▸ Exercise requirements
What you return must match the listing word for word.

▸ Recorded information

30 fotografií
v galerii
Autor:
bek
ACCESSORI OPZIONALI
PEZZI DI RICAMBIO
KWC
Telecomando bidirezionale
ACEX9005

▸ Task output
30 fotografií
v galerii
Autor:
bek
ACCESSORI OPZIONALI
PEZZI DI RICAMBIO
KWC
Telecomando bidirezionale
ACEX9005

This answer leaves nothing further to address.